Liz Cheney is a political elite because of her father’s political career. She pushed traditional conservative policies, and until recently, was safe from Trump’s attacks. However, since objecting to Trump’s lies, she has become a different symbol — a symbol of the old Republican Party. Her legacy is like Utah’s conservatism.

While Utah has been a Republican stronghold for years, its politics differ from the changing views of the party. The state is extremely conservative because of its large Mormon population, but Republicans and Democrats have made considerable progress over controversial issues like gay marriage.

Instead of following the similar path of ugliness that Trump and his endorsed figures have, leaders in the state promoted peace and togetherness during the 2020 election. Utah also opposed Trump during his elections more than any other red state. Several “Never Trump” Republicans gained attention and support during the 2020 election, and Sen. Mitt Romney has become famous for his two impeachment votes against the former President. The Senator faced opposition for his rebellion at a recent GOP convention but continued to argue with his opponents, saying “I’ve been a Republican all my life.”

At the same time, Marjorie Taylor Greene, the Congressional representative for Georgia’s 14th district, has gathered attention and praise from some on the right. Contrary to other traditional Republicans, Greene embodies the new version of Republicanism that Trump pushed during his time in office.

She’s an open QANON believer and regularly insults leaders like Rep. Alexandria Ocasio-Cortez and House Speaker Nancy Pelosi. She has harassed survivors of school shootings, promoted conspiracy theories and publicly discussed violence against her colleagues. But she has not faced the same fate as Liz Cheney. She represents the new Republican Party, an ideologically confused party crumbling because of its ever-changing leadership and devotion to Trump.

Keeping reckless leaders like Greene in office shows how Republicans no longer care about their long-term stability. They are more concerned about offending the former President and his angry supporters. The Jan. 6 insurrection secured this fear in Republican leadership and continues to follow the party even after Trump’s removal.

The Republican Party’s 2020 Convention never presented a platform, in an effort to avoid Trump’s critiques. This is eerily similar to Trump’s promised outcomes: presented without a plan. For years, Trump rallied against Obamacare and pushed for a replacement, and yet never made concrete plans. He also promised a quick recovery after the COVID-19 pandemic began, but it was later revealed that his administration had no plans for vaccine rollout.

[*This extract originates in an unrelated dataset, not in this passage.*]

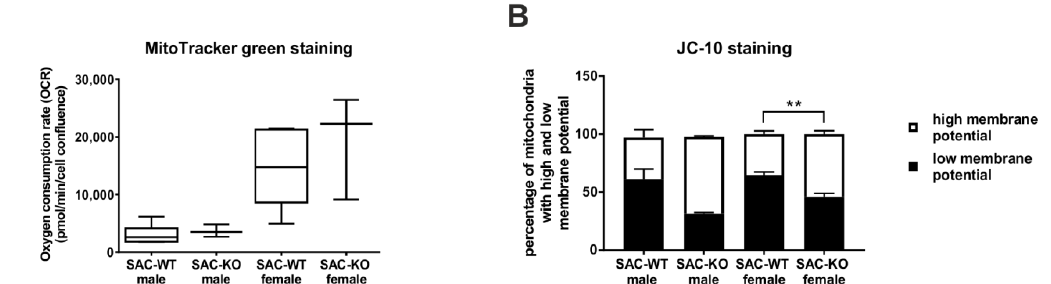
Figure 2. Effect of hepatocyte-specific Hedgehog knockout on mitochondrial mass and membrane potential. ( A ): Mitochondrial mass of SAC mice. ( B ): mitochondrial membrane potential. Error bars show the standard error of the mean (SEM). Significance was calculated with multiple t-test. Stars show the significance to WT animals. ** p ≤ 0.01; n = 2–7.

Party evolutions are completely normal. Republican and Democratic parties have changed their politics and values significantly over the course of our history. However, the Republican party is shifting further away from the concept of democracy — which is an unprecedented change. By refusing to address issues like the Jan. 6 riot, which directly stemmed from Trump’s lies and the Republican party’s blind acceptance, these political figures are following Trump’s foolish footsteps.

Rather than lead the country and help their constituents, Republicans are passing laws that aim to silence thousands of citizens’ votes to win back formerly red states. They are ousting party members who refuse to go along with a lie that threatens our democracy’s stability. These are not acts of the GOP, but rather of fearful cowards. George Washington warned in his farewell address of the “baneful effects of the spirit of party,” and yet today in a world that somehow mirrors the fiercely divided beginnings of the United States, Republicans have ignored his famous words.

This is no longer an issue about party loyalty, it’s an issue of telling or hiding the truth from the American people. The post-Trump Republican party remains controlled by Trump’s clutches and is tearing away from its formerly predictable positions. In a cult-like way, Republican leaders have become followers of Trump, not political change-makers.